++++ MATERIAL FOR THIS EXERCISE ++++

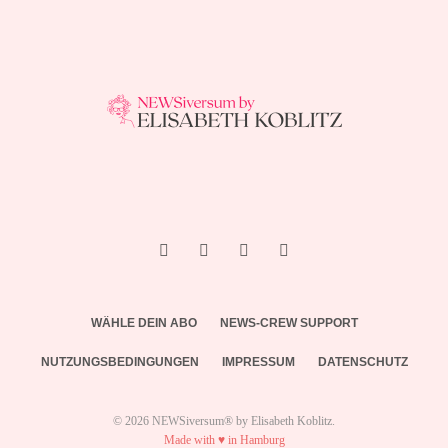
WÄHLE DEIN ABO
NEWS-CREW SUPPORT
NUTZUNGSBEDINGUNGEN
IMPRESSUM
DATENSCHUTZ
© 2026 NEWSiversum® by Elisabeth Koblitz.
Made with ♥ in Hamburg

++++

■ EXERCISE ■
Repeat all of the entries above exactly. Keep pictures out of it.

■ ANSWER SPACE ■
WÄHLE DEIN ABO
NEWS-CREW SUPPORT
NUTZUNGSBEDINGUNGEN
IMPRESSUM
DATENSCHUTZ
© 2026 NEWSiversum® by Elisabeth Koblitz.
Made with ♥ in Hamburg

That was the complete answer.